それは遥か昔、ムノが生まれるどころかムノの曽祖父よりも更に前の時代に栄華を誇ったとされる文明の道具。
その文明はある時を境にぱったりと消えてしまったが、地下から稀に古代文明の道具が発掘されるのだ。
有名なのでは百年ほど前に闇の化生である魔王を倒した勇者の仲間の一人が【2丁拳銃】なる古代遺産を持っていたとされ、勇者自身の光熱の刃を持つ聖剣も古代遺産だったという。
だが見つかるのは精々人が持てるような道具ばかり。
ムノが今乗っかっているような巨大なものなど歴史上存在しないだろう。
つまりムノは歴史に残る大発見をしたわけだが歴史に残るどころか地上では既に社会的に抹殺されているのでそれは叶わないだろう。
「仮にこれが古代遺産だったとして……何なんだこれは?」
推理タイム。
「ここまでデカイなら乗り物とか住居と考えるべきか。」
谷底には太陽も月の光も届かないが、光を放つ苔の魔物ヒカリゴケ(無害、食べると美味しい)がいるので何とか薄ぼんやりとだが周りを見ることができた。

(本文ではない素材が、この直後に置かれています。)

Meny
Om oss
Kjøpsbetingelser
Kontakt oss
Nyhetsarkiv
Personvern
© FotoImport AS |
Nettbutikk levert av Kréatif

「爺さんの図鑑を読み漁ってて良かった……じゃなきゃ飢え死にするとこだった。」
岩肌に生えるヒカリゴケを毟ってもっしゃもっしゃ食べながらとりあえず歩いて見ることにする。
ゴトッ
「あぁ、そういえば。」
足元の硬い箱に気づかず裸足で蹴り飛ばしたことで涙目になりつつも箱の存在に気づくムノ。
死にかけながらもゲットしたのだ、安息できる場所を見つけたら開けることにして箱を持ち上げる。
「意外と軽いな。」
箱をお供に散策すること一時間。
「長いなこれ、端から端までが見えない。」
ムノは鋼の塊の端に立っていた。